Beauty in Thy Eyen Two

i am aware that i am not ugly; in fact i am reasonably pretty if i make the effort to comb my hair, slap some makeup on and actually get out and act like a normal sociable human being. i'm not fat and i'm of average height, not terribly short or anything, and i don't have weird odors.

but i lack the "beautiful" attitude. i'm sure that even if i'm decked out in a fantastic donna karan creation and had a devastating sillouhette, had my face and hair done by shu uemura and frederick fekkai themselves respectively and wore ridiculous amounts of diamonds, nobody would give me a second look. i've a very quiet aura that makes me blend into the surroundings. my presence is of little impression.

some girls who arent blessed with half my looks, but with that "beautiful" attitude, can make heads turn just by walking into the room. what i mean by "beautiful" attitude is that they believe themselves to be beautiful and attractive, and that belief is so strong that others believe it too. they are marvelously confident, never mind they are at least 20 kg overweight, had dandruff or crooked teeth.

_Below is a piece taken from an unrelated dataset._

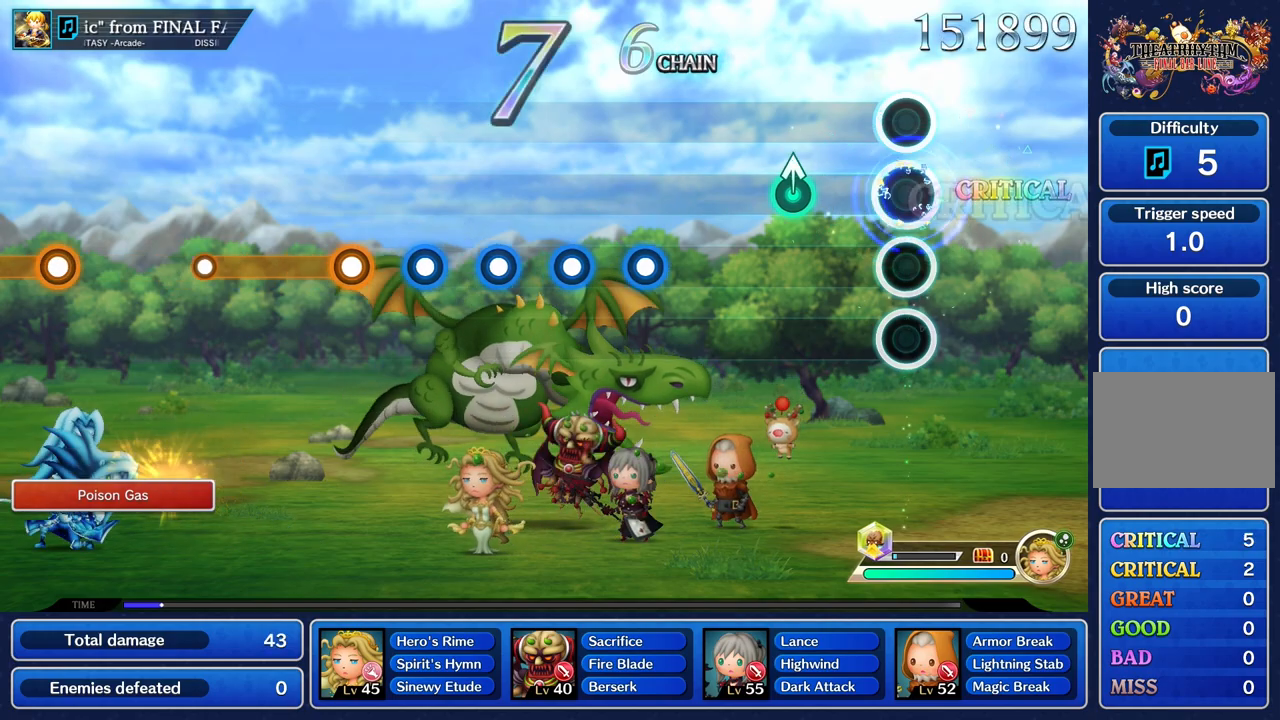
{"buttons": [], "left_stick": "center", "right_stick": "center", "events": [[66, "R1", "up"], [317, "left_stick", "up"], [434, "left_stick", "center"]]}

don't get me wrong, i'm not one of those poor saps with no self-esteem. in fact i'm very pleased with myself, and my mother is always saying that i must have a bruise on my back from patting myself so much. but i've very little faith in my appearance. i just take it as it is, average, not ugly, but not stunningly beautiful. it's not much to fall back on. i learnt that at a very young age, so i try to cover it up by acquiring many talents, literary, artistic and musical. i don't consider myself very smart, because my brother's golden wake leaves everything that's behind dull and stupid. but i think i'm better off than most, so i shouldn't complain too much.

of course, there's another race of women who are so beautiful that they aren't aware of it. it radiates out of them and captures the attention of all around them but themselves. my best friend is one such woman. i've always wondered how they coped with so much beauty.

Sunday, July 02, 2006

I Snippeth, I Bleacheth

so i had a new haircut, and dyed it brown with dark blonde highlights. it's one of the best hair changes i've ever had, really and truly. Jaclyn is the best stylist ever!!!

here's a picture for you to orgasm over:


p.s. i can't help it that i have yellow lighting in my room.